From what I can understand, it has to do with the path to the PDF, but it is correct. I've tried both absolute and relative paths. What should I do?

It runs inside a virtual env and im running the prodigy command from the main folder and have the pdf folder as a child to the main one.

here is the command:

prodigy pdf.image.manual datasetname pdf_folder --labels 1,2,3,4

This was totally a bug on our end, sorry about that! I'm a bit surprised this one slipped through CI. I just made a quick patch and will check CI right away. You should be able to uninstall/install and this issue should be gone.

The problem was that we didn't parse the path to a Path object. Notice this change. At the end of the pdf_folder line.

before

@recipe(
    "pdf.image.manual",
    # fmt: off
    dataset=("Dataset to save answers to", "positional", None, str),
    pdf_folder=("Folder with PDFs to annotate", "positional", None, str),
    labels=("Comma seperated labels to use", "option", "l", str),
    remove_base64=("Remove base64-encoded image data", "flag", "R", bool)
    # fmt: on
)
def pdf_image_manual(
    dataset: str,
    pdf_folder: Path,
    labels:str,
    remove_base64:bool=False
) -> ControllerComponentsDict:

now

@recipe(
    "pdf.image.manual",
    # fmt: off
    dataset=("Dataset to save answers to", "positional", None, str),
    pdf_folder=("Folder with PDFs to annotate", "positional", None, Path),
    labels=("Comma seperated labels to use", "option", "l", str),
    remove_base64=("Remove base64-encoded image data", "flag", "R", bool)
    # fmt: on
)
def pdf_image_manual(
    dataset: str,
    pdf_folder: Path,
    labels:str,
    remove_base64:bool=False
) -> ControllerComponentsDict:

If there are any other issues, do let me know!
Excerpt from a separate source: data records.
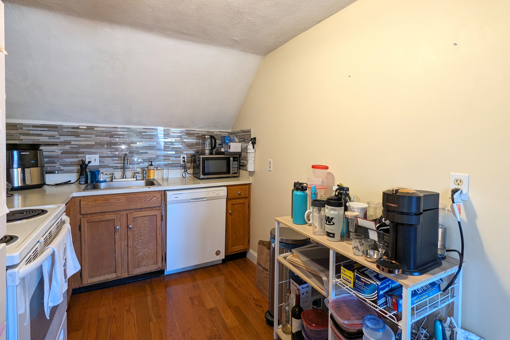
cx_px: 258
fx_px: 241
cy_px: 154
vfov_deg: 70.3
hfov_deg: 93.3
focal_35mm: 17
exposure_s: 1/23.8
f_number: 2.2
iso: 91
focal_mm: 2.35
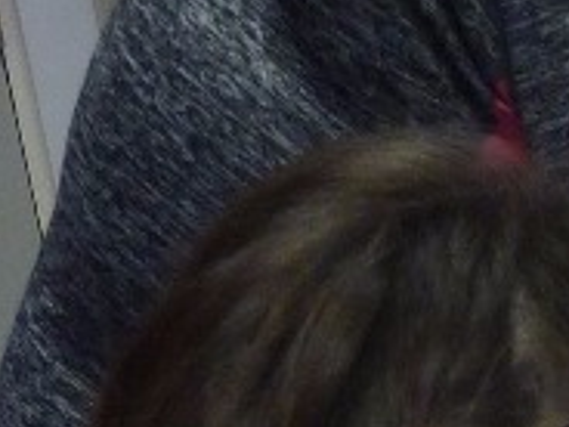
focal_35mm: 188
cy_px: 1587
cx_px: 1178
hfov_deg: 9.7
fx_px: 3090
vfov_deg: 6.6
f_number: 3.5
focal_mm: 5.3
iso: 200
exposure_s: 1/30
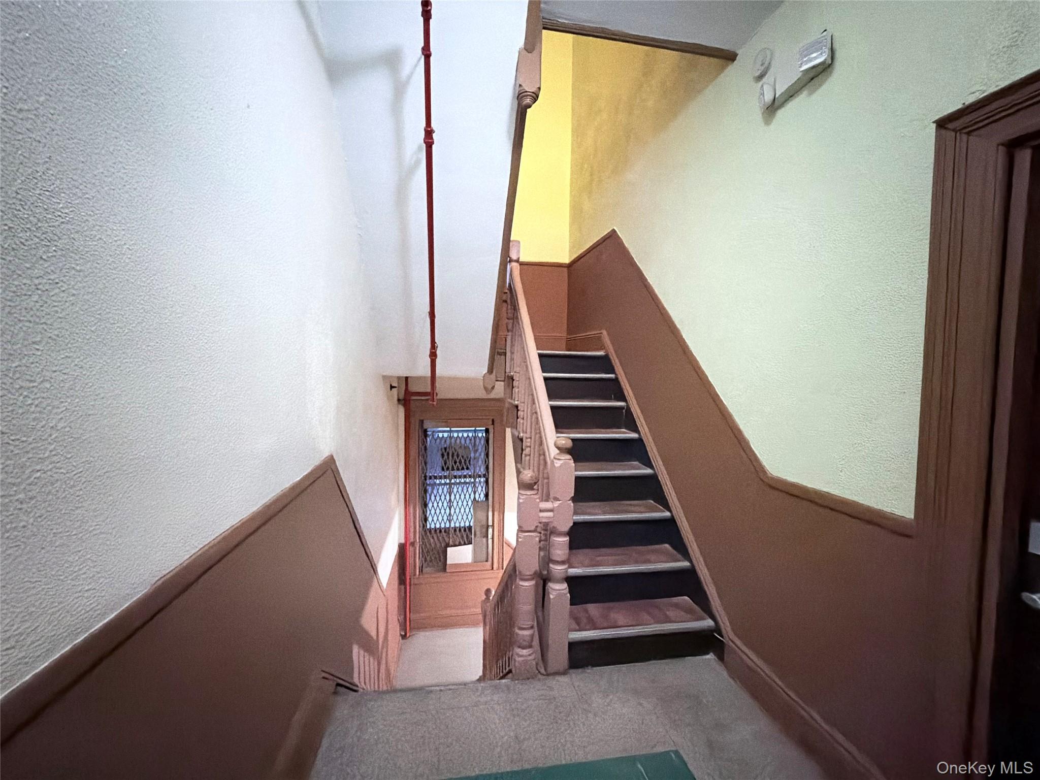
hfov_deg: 102.1
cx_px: 520
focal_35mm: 14
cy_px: 390
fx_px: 421
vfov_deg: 85.7
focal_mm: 2.22
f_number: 2.2
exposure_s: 1/30
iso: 4000
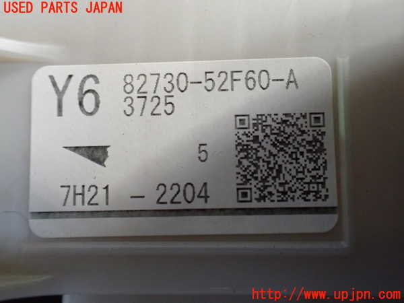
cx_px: 202
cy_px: 152
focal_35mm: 30
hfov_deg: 60.0
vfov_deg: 46.8
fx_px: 350
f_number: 2.3
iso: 800
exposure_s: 1/60
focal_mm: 5.4
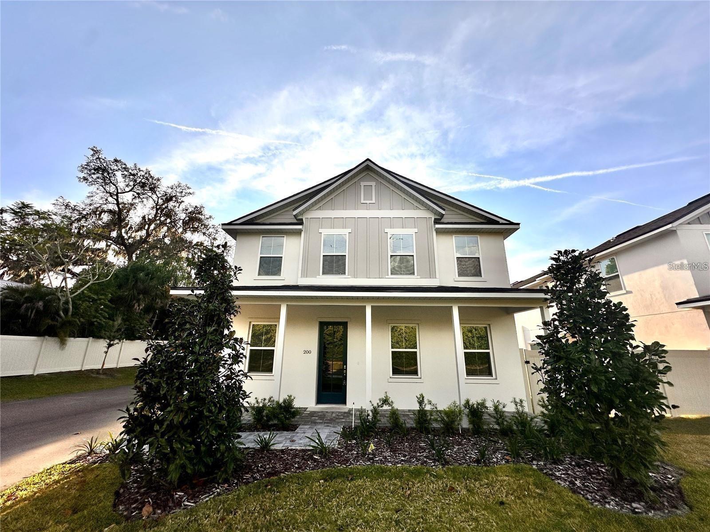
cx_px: 355
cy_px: 266
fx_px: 287
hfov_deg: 102.1
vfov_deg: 85.7
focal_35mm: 14
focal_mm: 2.22
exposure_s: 1/3125
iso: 50
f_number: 2.2
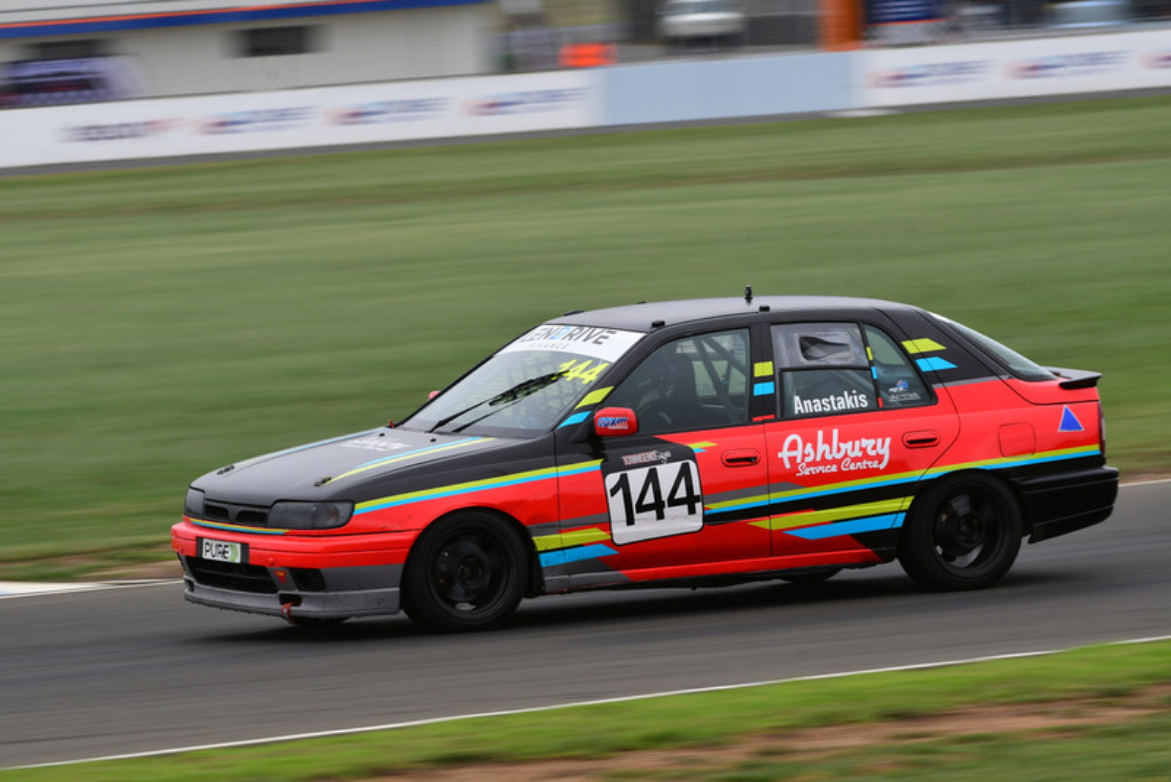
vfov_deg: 4.6
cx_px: 586
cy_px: 391
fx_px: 9761
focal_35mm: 300
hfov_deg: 6.9
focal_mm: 200
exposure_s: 1/160
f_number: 10
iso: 160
Thank you! I'm able to annotate now. After saving the dataset I'm having issues wht the pdf.ocr.correct
Here is my error when trying to start a round of manual correction.

prodigy pdf.ocr.correct test pdf_anno --labels text --fold-dashes

Provided source: 'pdf_anno' was resolved as a Path but does not exist. If
this is not a Path, try specifying an explicit loader. Otherwise, ensure the
Path exists.

For some reason it's recognized as a path instead of a dataset source?

1 Like

Ah yeah, you'll want to do

prodigy pdf.ocr.correct test dataset:pdf_anno --labels text --fold-dashes

With you don't add the dataset: prefix, Prodigy will assume you're referring to a file on disk. Does this help?

Thank you! It's working as expected now! :blush:
One final question on the topic. When annotating non english characters it will not recognize them and they got replaced.
å = a
ä = a

What can I do about it?

This may be a tesseract issue which we can't perfectly tune. That said, there are a few ideas.

  1. You can upscale the image some more. That might help. To do this, you'd want to use the --scale flag documented here.
  2. Alternatively, you can also copy the code from Github and make changes to it. It seems there are downloadable language packs here, which are described in this tutorial. I'm a bit out of my comfort zone making strong recommendations here, but it feels like a direction that could help.

If you stumble on a solution, I'd love to be kept in the loop as it may serve as an inspiration to improve the recipe.